* Brief: Can you reproduce the SineND datamodule excerpt below in full, word for word and character for character?

* Source document:
=======

Next, let’s go through customizing a simple SineND datamodule with total 10k samples.

[2]:

import numpy as np
from gents.dataset.base import BaseDataModule


class MySineND(BaseDataModule):
    def __init__(
        self,
        seq_len,
        seq_dim,
        condition,
        batch_size=64,
        inference_batch_size=512,
        max_time=None,
        add_coeffs=None,
        irregular_dropout=0,
        data_dir="./data",
        train_val_test=[0.7, 0.2, 0.1],
        **kwargs,
    ):
        super().__init__(
            seq_len,
            seq_dim,
            condition,
            batch_size,
            inference_batch_size,
            max_time,
            add_coeffs,
            irregular_dropout,
            data_dir,
            train_val_test,
            **kwargs,
        )
        # 10k size just for illustration
        self.num_samples = 10000
        self.random_dropout = irregular_dropout
        assert irregular_dropout >= 0 and irregular_dropout < 1

    # We only need to customize this function
    def get_data(self):
        # Initialize the output
        data = list()

=======

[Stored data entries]
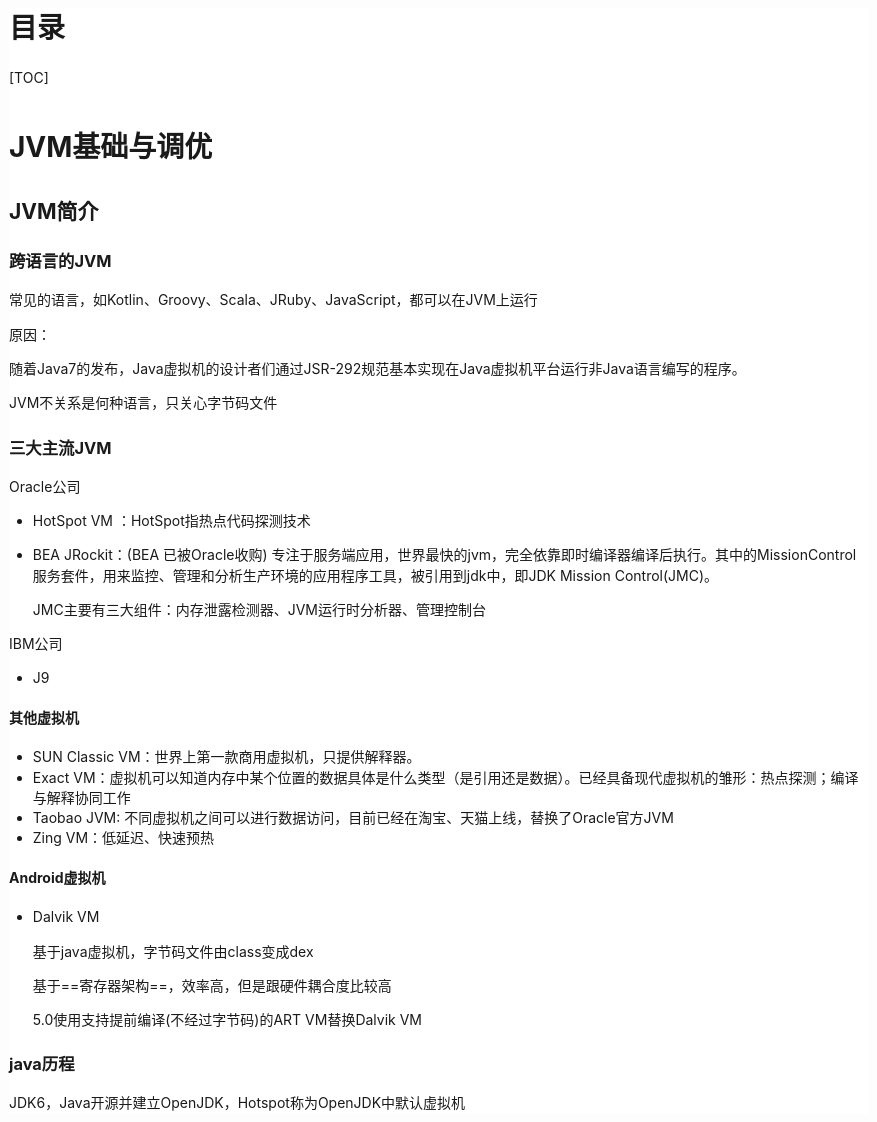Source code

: # 目录

[TOC]



# JVM基础与调优

## JVM简介

### 跨语言的JVM

常见的语言，如Kotlin、Groovy、Scala、JRuby、JavaScript，都可以在JVM上运行

原因：

随着Java7的发布，Java虚拟机的设计者们通过JSR-292规范基本实现在Java虚拟机平台运行非Java语言编写的程序。

JVM不关系是何种语言，只关心字节码文件

### 三大主流JVM

Oracle公司

- HotSpot VM ：HotSpot指热点代码探测技术

- BEA JRockit：(BEA 已被Oracle收购) 专注于服务端应用，世界最快的jvm，完全依靠即时编译器编译后执行。其中的MissionControl服务套件，用来监控、管理和分析生产环境的应用程序工具，被引用到jdk中，即JDK Mission Control(JMC)。

  JMC主要有三大组件：内存泄露检测器、JVM运行时分析器、管理控制台

IBM公司

- J9

#### 其他虚拟机

- SUN Classic VM：世界上第一款商用虚拟机，只提供解释器。
- Exact VM：虚拟机可以知道内存中某个位置的数据具体是什么类型（是引用还是数据）。已经具备现代虚拟机的雏形：热点探测；编译与解释协同工作
- Taobao JVM: 不同虚拟机之间可以进行数据访问，目前已经在淘宝、天猫上线，替换了Oracle官方JVM
- Zing VM：低延迟、快速预热

#### Android虚拟机

- Dalvik VM

  基于java虚拟机，字节码文件由class变成dex

  基于==寄存器架构==，效率高，但是跟硬件耦合度比较高

  5.0使用支持提前编译(不经过字节码)的ART VM替换Dalvik VM

### java历程

JDK6，Java开源并建立OpenJDK，Hotspot称为OpenJDK中默认虚拟机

=======

* Answer to this problem:
Next, let’s go through customizing a simple SineND datamodule with total 10k samples.

[2]:

import numpy as np
from gents.dataset.base import BaseDataModule


class MySineND(BaseDataModule):
    def __init__(
        self,
        seq_len,
        seq_dim,
        condition,
        batch_size=64,
        inference_batch_size=512,
        max_time=None,
        add_coeffs=None,
        irregular_dropout=0,
        data_dir="./data",
        train_val_test=[0.7, 0.2, 0.1],
        **kwargs,
    ):
        super().__init__(
            seq_len,
            seq_dim,
            condition,
            batch_size,
            inference_batch_size,
            max_time,
            add_coeffs,
            irregular_dropout,
            data_dir,
            train_val_test,
            **kwargs,
        )
        # 10k size just for illustration
        self.num_samples = 10000
        self.random_dropout = irregular_dropout
        assert irregular_dropout >= 0 and irregular_dropout < 1

    # We only need to customize this function
    def get_data(self):
        # Initialize the output
        data = list()